Coyle and many others quickly came to appreciate Snyder’s style as a scientist and as a lab director.

“Sol is a clinically trained scientist who can ask fundamental questions but can connect the dots between basic findings and clinical relevance,” said Coyle.

“He was a master at designing the most efficient experiment to get the answer,” said Anne Young, M.D., Ph.D., a professor of neurology at Harvard Medical School and chief of neurology at Massachusetts General Hospital. Forty years ago she worked in Snyder’s lab during medical school.

“I’d show him a cool experiment intended to get some information, and he’d give me an alternative,” she told Psychiatric News.

It wasn’t just designing experiments. Snyder taught his students how to evaluate results and write them up for publication, said Young. At first, he would invite them into his office and dictate the first drafts of papers himself. Soon, though, the students talked out those drafts under his supervision. Eventually, they learned how to prepare their own papers and present them for Snyder’s final review.

“I like to do with researchers what Sol has done in his lab,” said Young. “I like to give students the room to do new things so that they really own them and not just give them jobs to do.”

Snyder is a psychiatrist, which may explain why he is better at motivating people than she is, said Young.

“He figured out that some people worked much harder if they were punished, and other people worked harder if they were patted on the back,” Young said.

Snyder’s broad interests contribute to his research, said Young. “He reads about cardiology, gastroenterology, or some other field and then brings those insights back to the nervous system,” she said.

“The more things we know, the more things come together, as in the common genetic programs that underlie cell death, for instance,” Snyder said. “In oncology, research on cell death is important because you want to kill cancer cells. In neuroscience, it’s equally important because you want to block neurons from dying.”

So he pays a lot of attention these days to research on oncogenes and tumor suppressors because of their relationship to the nervous system.

Beyond his own lab’s output, Snyder has served as a mentor to hundreds of younger scientists and physicians, who are nurturing yet another scientific generation, just as Axelrod guided Snyder early on.

“He has trained an incredible number of people who have gone on to be leading researchers in pharmacology, psychiatry, neurology, and basic neuroscience,” said Coyle.

“Sol is a visionary and inspirational scientist who has made fundamental advances in so many areas of neuroscience relevant to psychiatry that his contributions are difficult to capture briefly,” summed up John Krystal, M.D., editor of Biological Psychiatry and chair of the Department of Psychiatry at Yale University School of Medicine.
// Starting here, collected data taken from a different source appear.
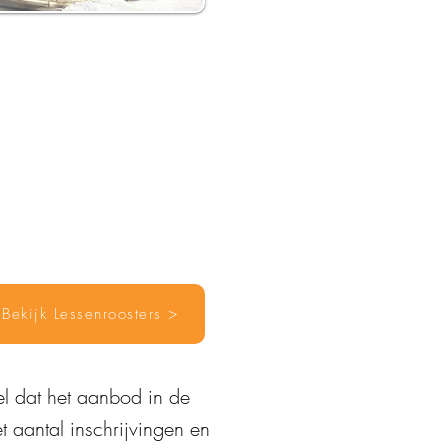
Bekijk Lessenroosters >
el dat het aanbod in de
t aantal inschrijvingen en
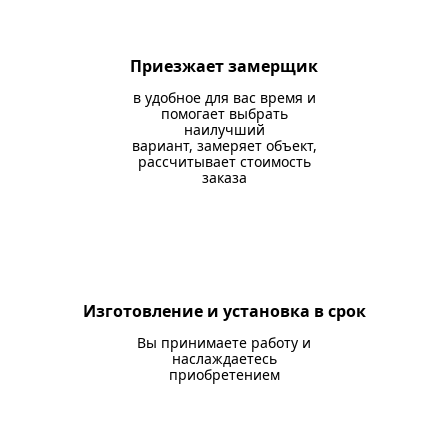
Приезжает замерщик
в удобное для вас время и
помогает выбрать
наилучший
вариант, замеряет объект,
рассчитывает стоимость
заказа
Изготовление и установка в срок
Вы принимаете работу и
наслаждаетесь
приобретением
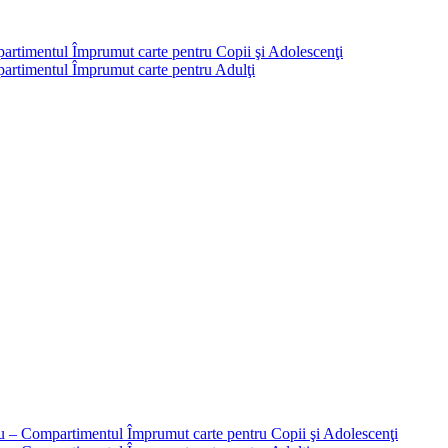
partimentul Împrumut carte pentru Copii şi Adolescenţi
mpartimentul Împrumut carte pentru Adulţi
liu – Compartimentul Împrumut carte pentru Copii şi Adolescenţi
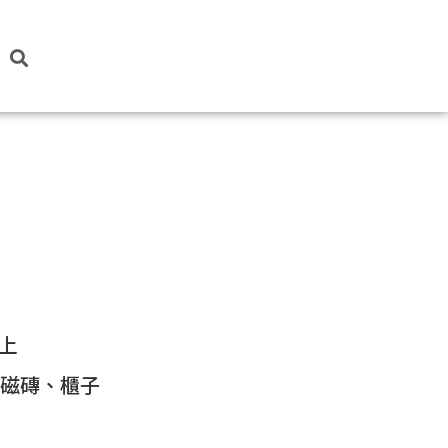
上
、磁磚、櫃子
His life is hardly restricted to the lab, however. He still plays the guitar and serves on the boards of the Baltimore Symphony Orchestra and the Peabody Institute, the conservatory that is part of Johns Hopkins.

At 73, asked if he thinks about retirement, Snyder answered, “Maybe in 30 years.”

He might make it. In any case, the stream of papers, postdocs, and students issuing from his lab is unlikely to slow down anytime soon.